An Alternative Algorithm for Bulk-loading xBR+-trees

21 Jun 2016

12:30-13:00

XENIA HOTEL, PORTARIA

Nowadays, applications and systems using spatial information and embedding spatial database capabilities (e.g. location based services) are becoming more common and continuously evolving.

Spatial indexes play a crucial role in spatial databases for the efficient execution of queries involving spatial constraints. The Quadtree is a well-known hierarchical index structure based on the principle of recursive regular decomposition of space. The External Balanced Regular Plus Tree (xBR+-tree) [1] is a balanced disk-based index structure for multidimensional point data that belongs to the Quadtree family.

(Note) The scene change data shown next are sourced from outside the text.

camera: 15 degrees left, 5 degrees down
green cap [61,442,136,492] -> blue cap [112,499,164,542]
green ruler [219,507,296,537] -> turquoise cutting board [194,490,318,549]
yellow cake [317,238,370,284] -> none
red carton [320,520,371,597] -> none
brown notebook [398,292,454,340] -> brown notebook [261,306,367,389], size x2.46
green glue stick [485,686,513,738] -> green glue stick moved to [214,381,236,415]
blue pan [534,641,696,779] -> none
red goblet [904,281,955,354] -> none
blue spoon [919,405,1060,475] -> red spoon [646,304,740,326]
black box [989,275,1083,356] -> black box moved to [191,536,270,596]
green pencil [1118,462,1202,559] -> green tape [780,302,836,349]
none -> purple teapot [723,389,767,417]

Unlike any other Quadtree variant, this tree is a totally disk-based, height-balanced, pointer-based, multiway tree. Members of the R-tree family and especially the R*-tree have been a de-facto choice in spatial databases, so far. Recently, in [2] the performance of the xBR+-tree vs. R-trees for tree building and processing of the most popular spatial queries has been extensively studied, using medium and big datasets, and it was shown that the xBR+-tree is a big winner in execution time in all cases and a winner in I/O in most cases.

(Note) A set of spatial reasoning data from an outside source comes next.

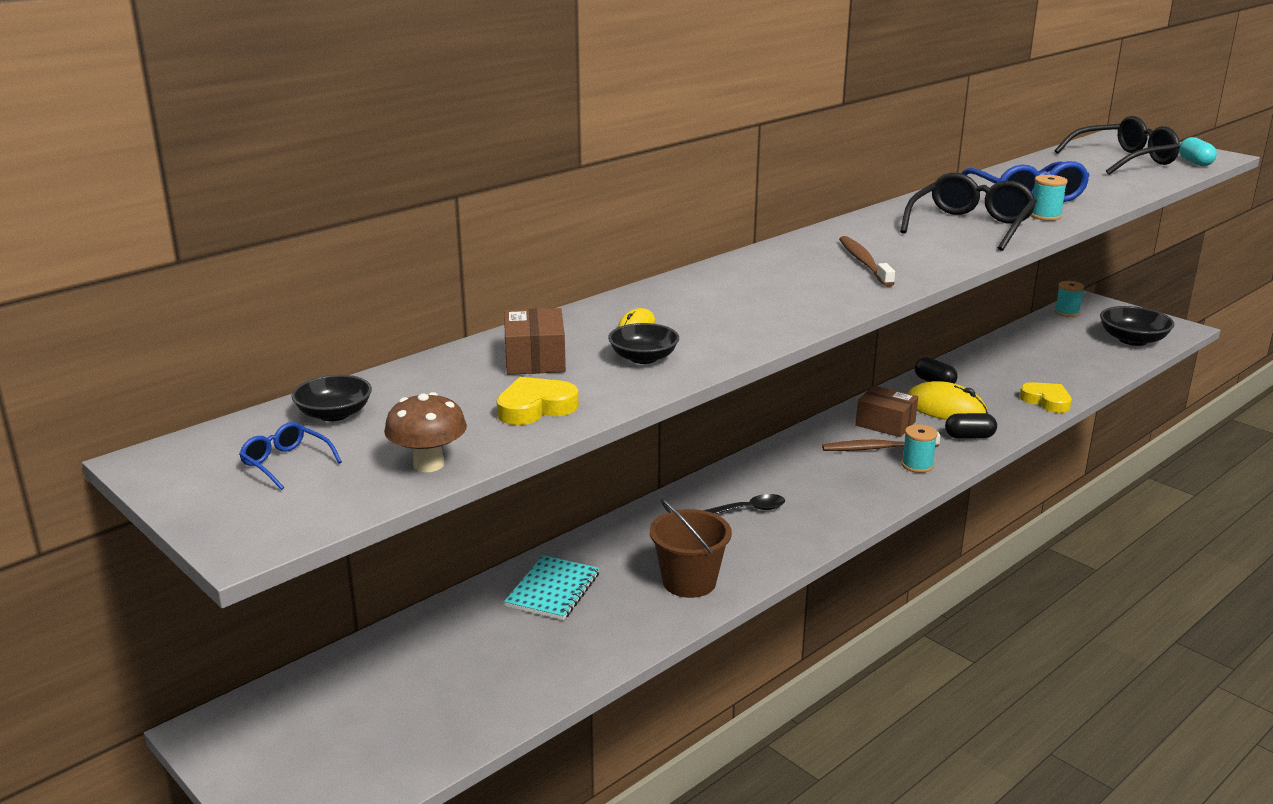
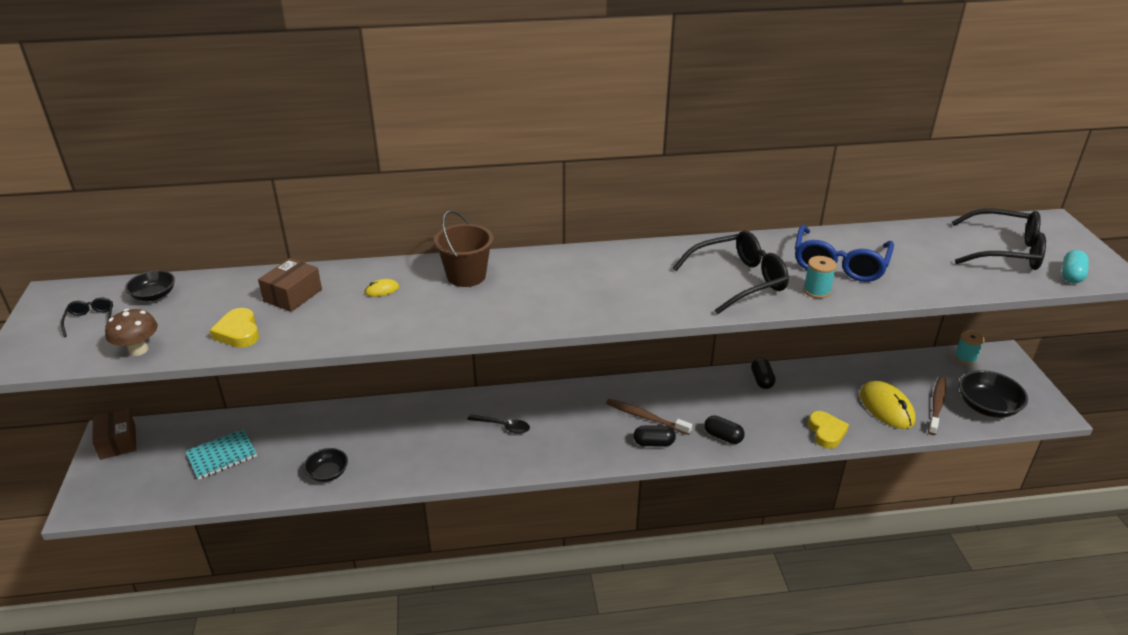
camera: 35 degrees right, 10 degrees up
blue glasses [239,422,342,490] -> black glasses [61,298,113,337]
yellow heart [496,377,579,425] -> yellow heart turned 120 degrees counterclockwise [209,308,259,348]
turquoise notebook [504,555,599,620] -> turquoise notebook moved to [185,429,257,480]
black bowl [608,323,679,364] -> black bowl moved to [304,448,348,482]
brown bucket [650,499,732,598] -> brown bucket moved to [434,210,494,287]
brown toothbrush [839,236,895,287] -> brown toothbrush moved to [928,377,946,435]
brown box [856,385,918,437] -> brown box moved to [92,408,136,460]
turquoise spool [902,424,937,473] -> black capsule [634,426,676,446]
yellow mouse [908,381,988,420] -> yellow mouse moved to [860,381,916,429]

Fast building is a key issue for spatial indexes. Bulk-loading refers to the process of creating an index from scratch as a whole, when the dataset to be indexed is available beforehand, instead of creating (loading) the index gradually, when the dataset items are available one-by-one. Bulk-loading xBR+-trees is necessary for embedding this indexing method in SpatialHadoop.

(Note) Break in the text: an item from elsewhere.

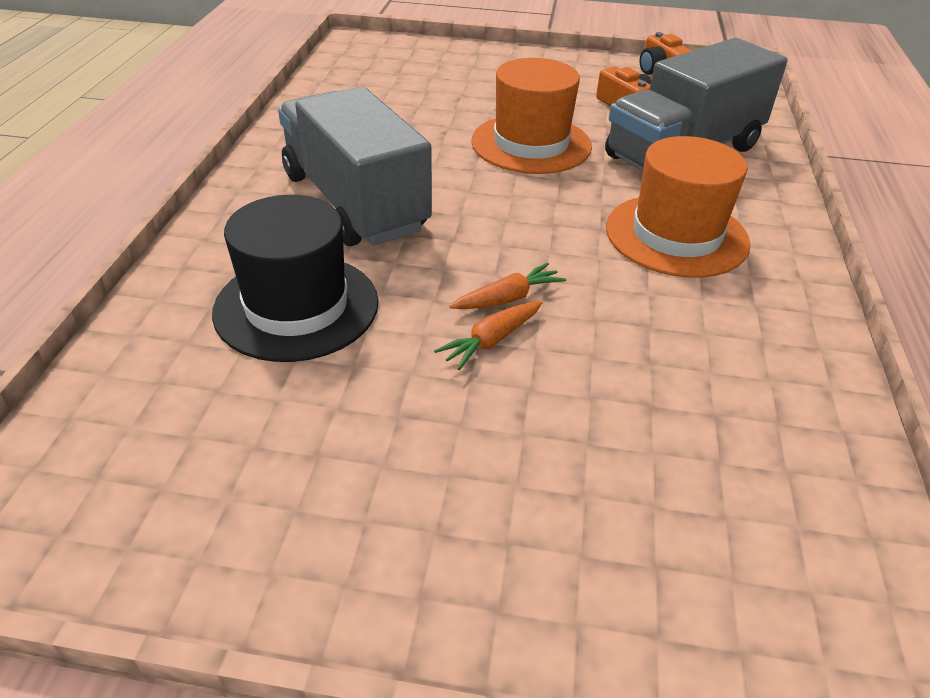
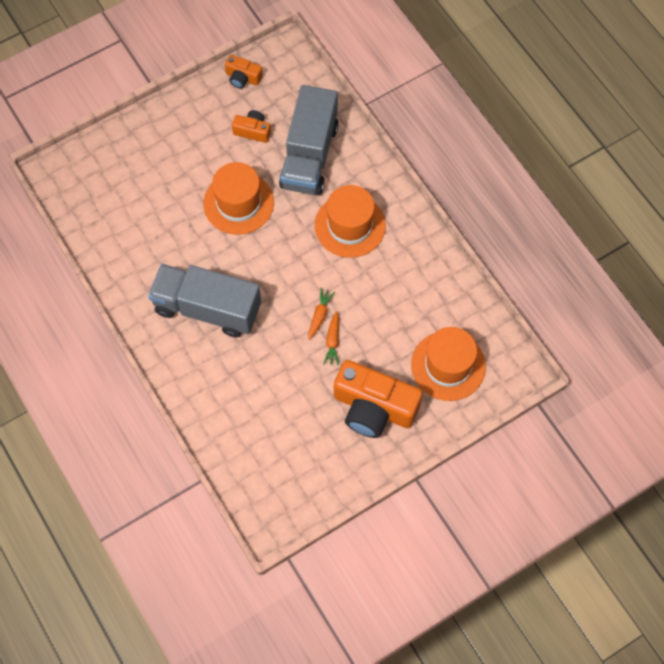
camera: 40 degrees left, 25 degrees up
black hat [212,195,379,362] -> none
none -> orange camera [334,360,423,438]
none -> orange hat [411,327,486,401]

In [3] an algorithm for bulk-loading xBR+-trees for big datasets residing on disk, using a limited amount of RAM was presented. It consists of four phases. During the first phase, the initial dataset file is transformed to binary format and is split in two files. During the second phase, each of the two input item files is partitioned into item blocks of size <= MemoryLimit in a regular fashion. The resulting blocks are transferred in main memory, as input for the next phase. During the third phase, for each block of items, a Quadtree is built in main memory by splitting this block as long as they correspond to regions containing more items than the capacity of xBR+-tree leaves. This Quadtree is gradually transformed to an xBR+-tree in main memory in a bottom-up fashion. During the last phase, the tree created in main memory is merged with the xBR+-tree already built in secondary memory (created during the previous iteration of the bulk-loading process), discriminating between four different cases among the heights of the trees to be merged.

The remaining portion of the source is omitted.